我ながら思考が単純過ぎる…とは思ったものの生まれてから貰った自分の名前はそうそう人生で早くに変化もしないし、今まで呼ばれてきた地球での生活でだいぶ自分自身に馴染んでしまっている事もあり、突飛な名前を付けても後々自分が納得しないような気がして結果、無難な方向性となってしまったのは認めざるを得ない事実だと自覚してしまった。
(まぁ、でも私が納得していれば何の問題もないのだし。自分の性格は自分自身がわかっているのだからゴテゴテに飾り付けたものや変化に富んだ名前じゃ、自分のものって認識しない事は目に見えてるもんね。やっぱり平凡で普通な人間にはそれ相応の名前が合うってことだよ!)
うんうんと深く頷きながら特異な才能や稀有な存在でもあればすごくお似合いの名前だと誇れるものになったのだろうが…と思いはしたものの、残念なことに私の中身はこんな感じの人間でしかないのだ。お洒落に捻った名前を付けたところで名前負けすることがオチとして見える未来しか想像ができない、と正確に悟ってしまい早々に冒険することを諦めてしまった。
ここはおとなしく謙虚平凡な凡人生活を歩む為にも質実剛健でしっかりと地に足が着いた名前でいかなければ──と思い立った時に、自身の名前の呼び方でもう一つ違う呼び方があったのよと母親に教えてもらった時のことを思い出した事がキッカケで、今回の命名が決定打となった事は想像に難くなかった。

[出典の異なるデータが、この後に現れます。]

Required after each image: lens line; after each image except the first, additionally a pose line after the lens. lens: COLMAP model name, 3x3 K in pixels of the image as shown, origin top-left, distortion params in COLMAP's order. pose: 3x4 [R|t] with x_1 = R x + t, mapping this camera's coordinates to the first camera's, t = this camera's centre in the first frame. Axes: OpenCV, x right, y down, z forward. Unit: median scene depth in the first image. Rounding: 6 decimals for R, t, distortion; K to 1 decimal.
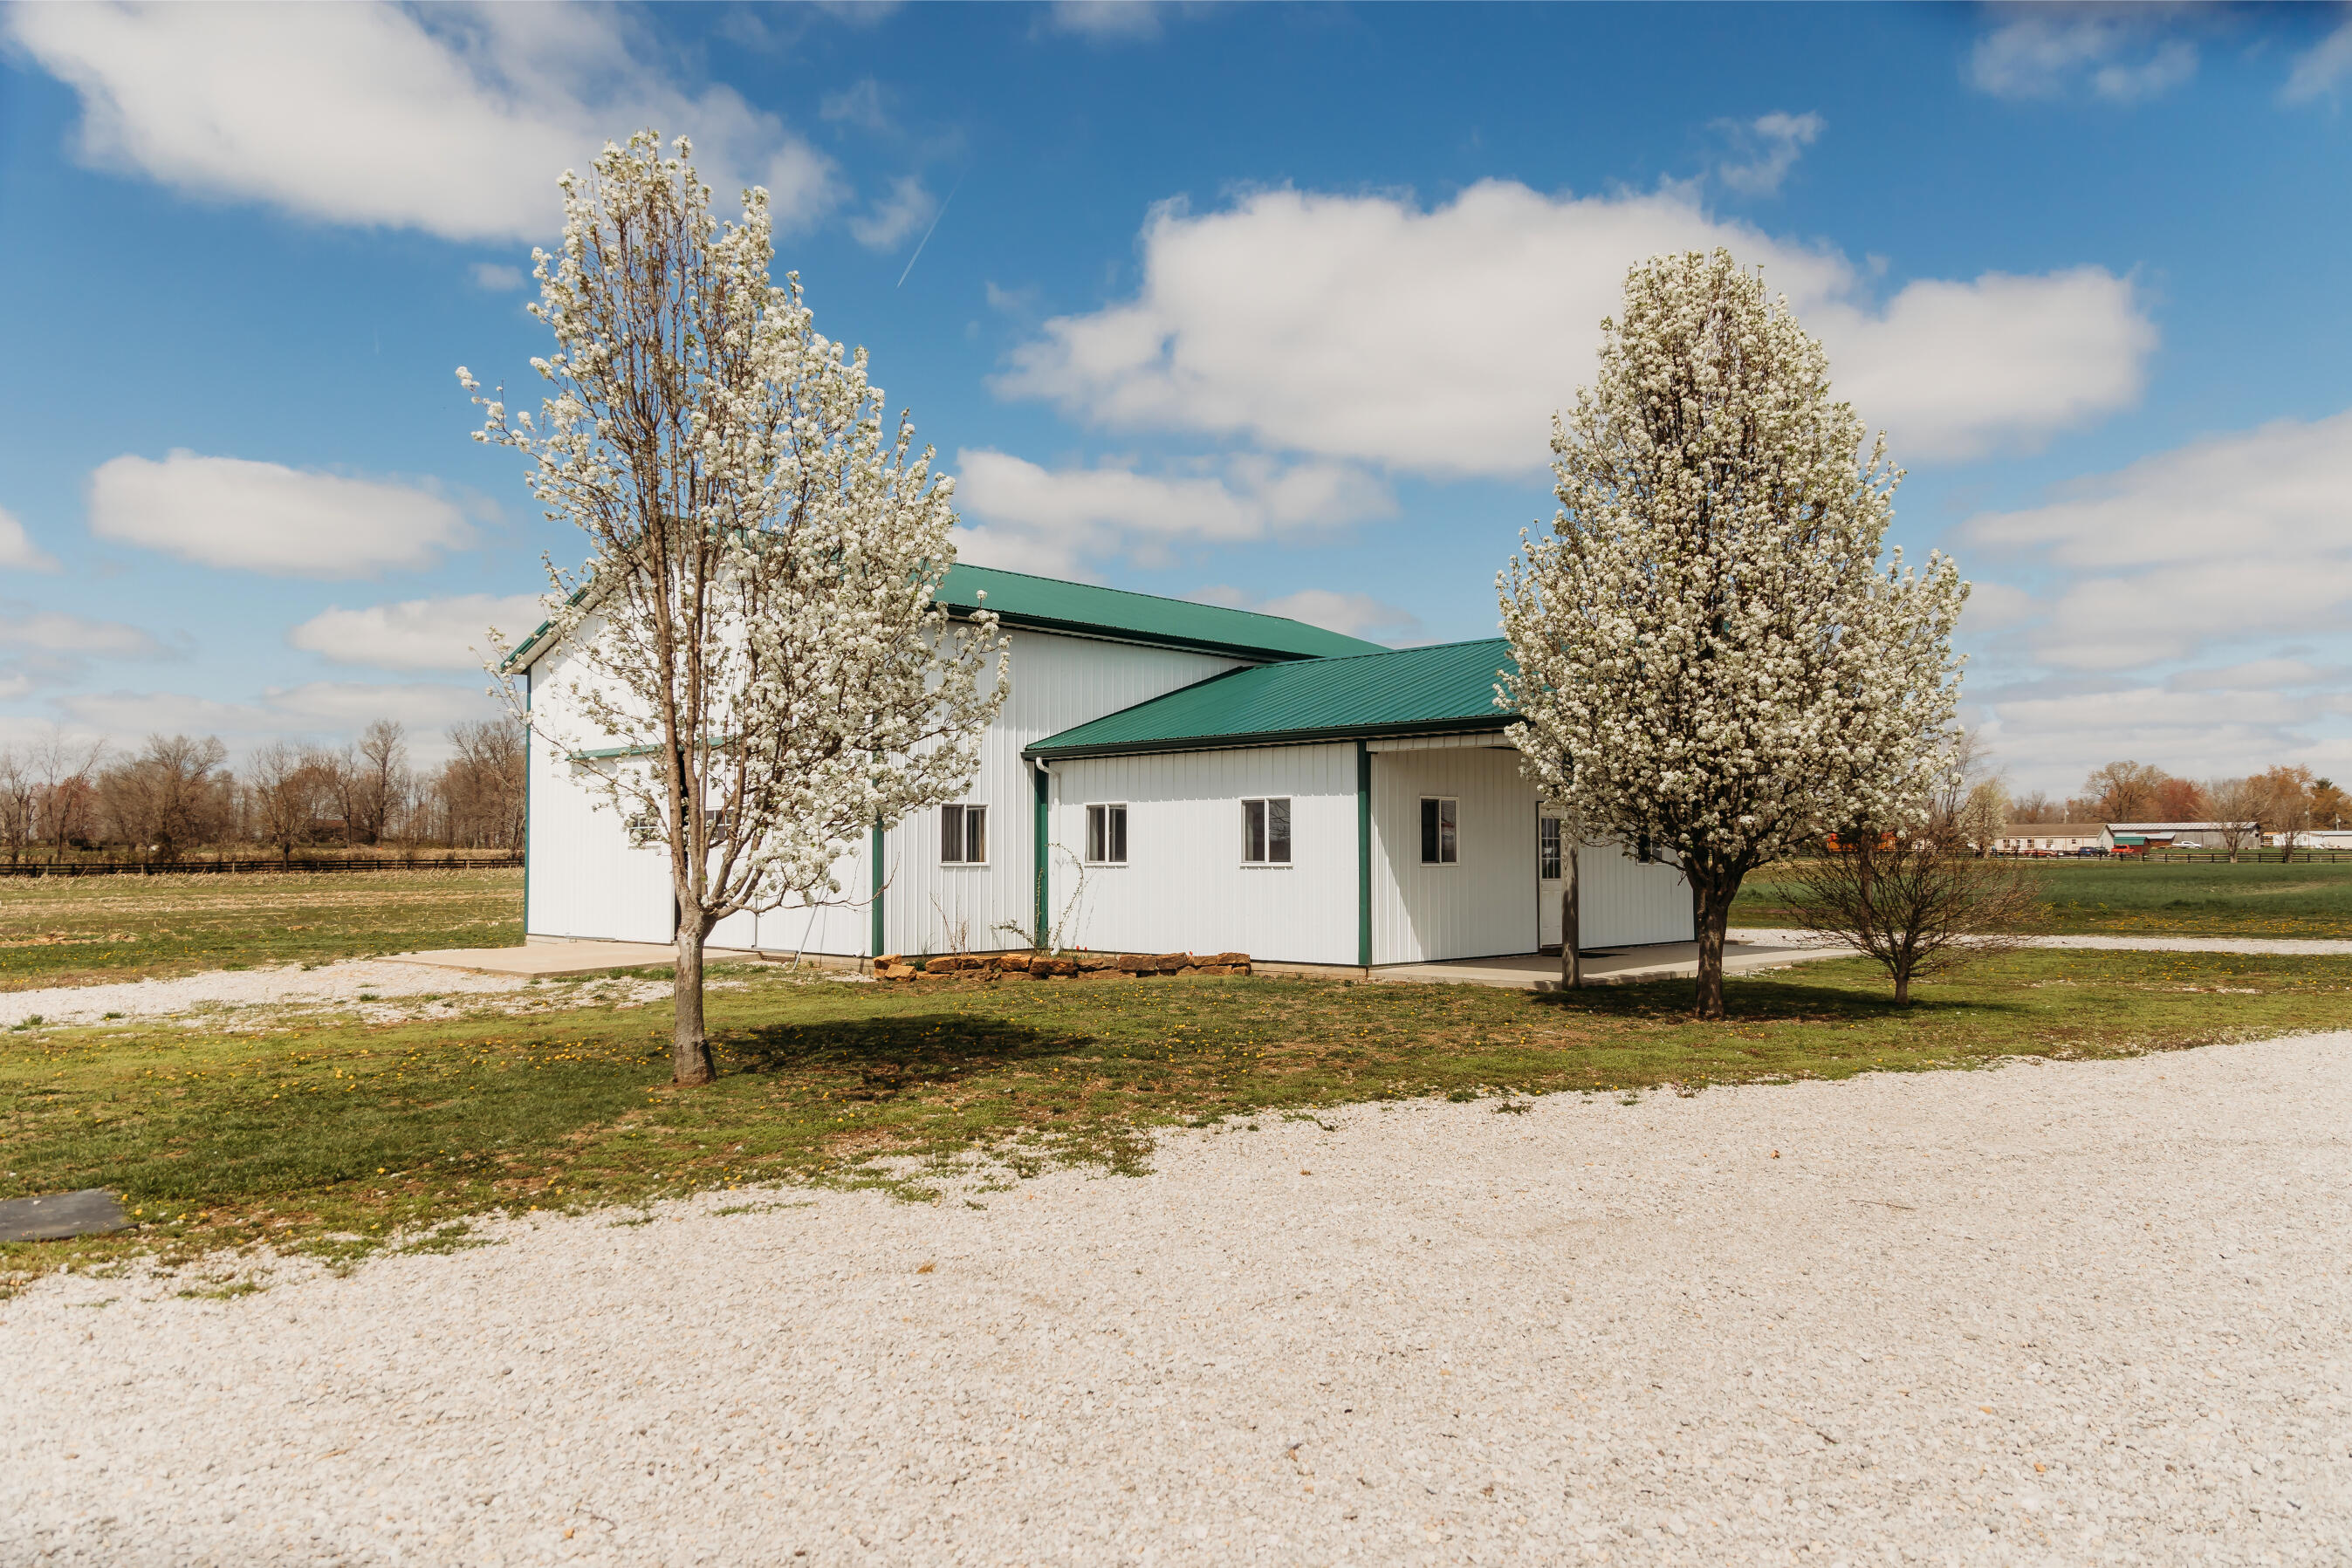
lens RADIAL K [[1791.5, 0, 1176.0], [0, 1791.5, 784.0], [0, 0, 1]] dist [-0.058243, 0.000386]
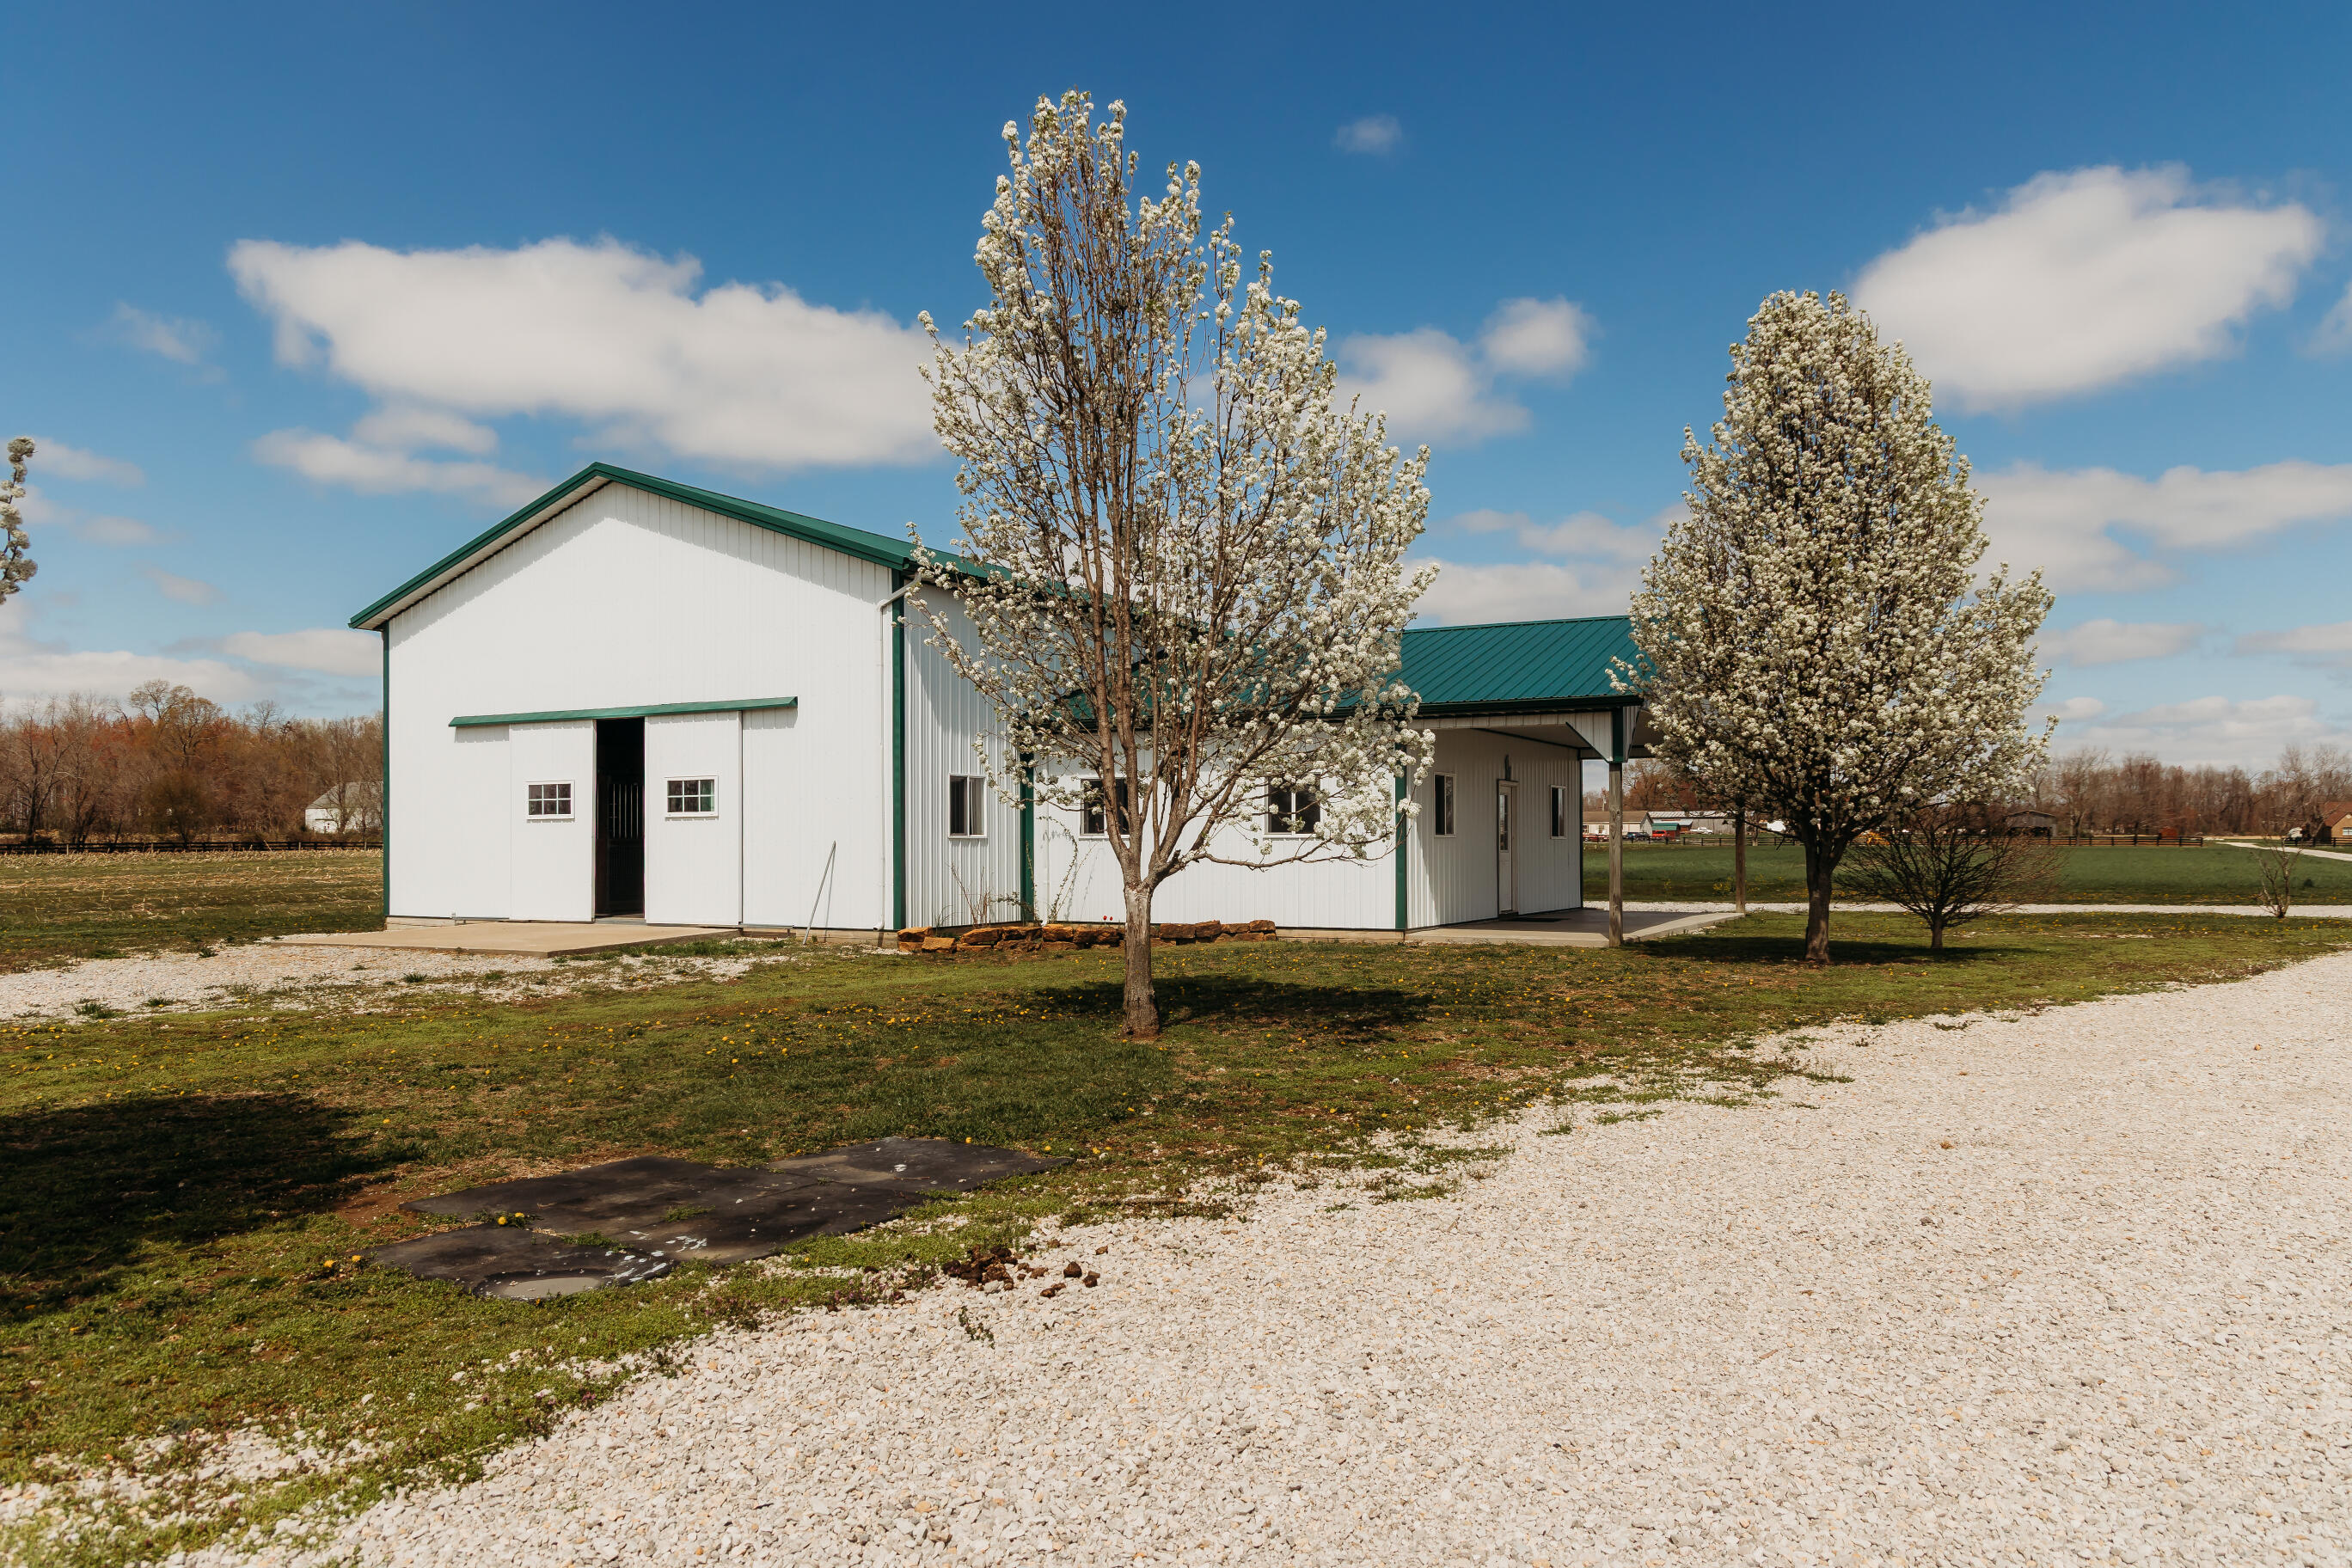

(本当のほんとーにっ!ふとした会話の欠片だったのだけど何かしっくりきたって言うか…。お母さんが話してくれた事が意味を持ってたのかもしれないけど、もう一つ名前を持つならそれだなって思ったんだよね。それにプラスして名字も一字入れたいなって思って。…ほんと自分でも思うけど、単純だなぁ)
けれど困ったことに単純な自分も嫌いではないのだと思えるあたり自己肯定感はバッチりだと堂々と胸を張れたので、これもひいては家族の愛情の賜物だと内心にししと笑いが漏れてしまったのだが…そんなことよりも、今は先に皆へと名前をお披露目することが優先的行為だと我に返り少々自分の世界に浸ってしまった事を謝りながら、この世界での自分を紹介するために改めて初めましての言葉を口にするのだった。
「──たいへんおそくとなりましたが、サイラスさんにはあぶないところをたすけていただき、また、こうしていまもめんどうをみてもらえてたいへんかんしゃしています。なのるのがおくれましたが、わたしのなまえは『ニイナ』といいます!あらためてサイラスさん、それからキラとハクロウも、これからながくよろしくねっ!!」
「ああ、こちらこそ末永くよろしく頼む。名前を教えてくれてありがとう…ニイナ」
「ニイナご主人!ずっと一緒にいようねっ!!」
「ニイナご主人俺も俺もっ!!!」
嬉し恥ずかし名前の初披露にあたり三者三様の心地好い返事が嬉しくて、また、当たり前のようにずっとこの星で傍に居てくれると返してくれた皆の言葉に嬉しさで胸が震えて、私は自身の声を詰まらせないように二匹の名前なのかご主人なのかよく分からない言い方に笑いで涙を滲ませながら、殊更元気よくよろしくを返すのだった。